Murakami is a mastermind of magical realism, but I will argue that this novel is a straight up fantasy. On page 462, one of the characters informs Aomame that, “You’ve been reading too much science fiction.” because of her conjectures about dropping into a world with two moons. And I agree, this isn’t science fiction. It’s not some far flung future, with crazy advanced technology. No, this takes place in the recent past and deals with little magical people who build air chrysalises that create some kind of doppelganger. And they way you can tell you’re in the world of the little people (some call is 1Q84, some call it the Cat Town) is that there is a second moon–smaller, malformed, and greenish. Fantasy, straight up.

I don’t want to talk too much about the plot since there are a ton of twists and turns that I really don’t want to give away, but I do want to talk briefly on the structure of it. The chapters alternate between Aomame and Tengo’s point of views and their two discreet storylines. This is sometimes a hard feat to pull off because one storyline will end up more compelling than the other. Murakami somehow managed to make both lines just as compelling, which is interesting because the content of those separate lines would seem to lend themselves to an interest disparity. No, I’m not going to tell you what they are, that would be doing you a disservice. Pick it up and read it!

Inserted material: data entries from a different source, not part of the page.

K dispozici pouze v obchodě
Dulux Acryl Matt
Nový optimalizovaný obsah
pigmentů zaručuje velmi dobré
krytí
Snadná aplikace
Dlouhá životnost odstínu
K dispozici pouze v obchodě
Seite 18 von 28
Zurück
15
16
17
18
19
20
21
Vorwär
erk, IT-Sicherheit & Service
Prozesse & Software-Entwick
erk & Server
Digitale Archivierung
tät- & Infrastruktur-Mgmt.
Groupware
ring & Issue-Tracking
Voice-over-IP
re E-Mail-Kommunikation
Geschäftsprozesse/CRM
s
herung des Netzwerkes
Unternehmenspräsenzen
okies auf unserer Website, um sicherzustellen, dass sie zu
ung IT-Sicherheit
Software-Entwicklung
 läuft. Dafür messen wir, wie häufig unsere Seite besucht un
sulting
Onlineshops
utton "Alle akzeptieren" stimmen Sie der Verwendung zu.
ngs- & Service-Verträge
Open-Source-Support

And for all that the book is enormous (925 pages of narrative alone without counting front and back matter) it’s got an interesting design. I love the cover, it uses an onionskin book jacket with transparent sections that spell 1Q84 allowing the girl and boy on the covers to peek through on the front and back. And the spine alternates where the letters are. Half are on the onionskin, the other half printed on the spine of the book. It just makes for a unique and engaging cover design which speaks to the dual and uncertain nature of the text itself. Inside however, I have one qualm with the designer. There are no running headers or footers, but a side bar with 1Q84 in a square and the page number…well, the page number appears in random places along that sidebar, sometimes backwards, and it changes from chapter to chapter. For someone like me who likes to know where in the book I am incase my bookmark falls out, it drove me a little bit crazy. But I’m sure very few people even notice it.

But all told, definitely worth the time it takes to make it through this opus. When you finish it, you’ll put it down and go to the window–just to make sure there is only one moon floating in the sky.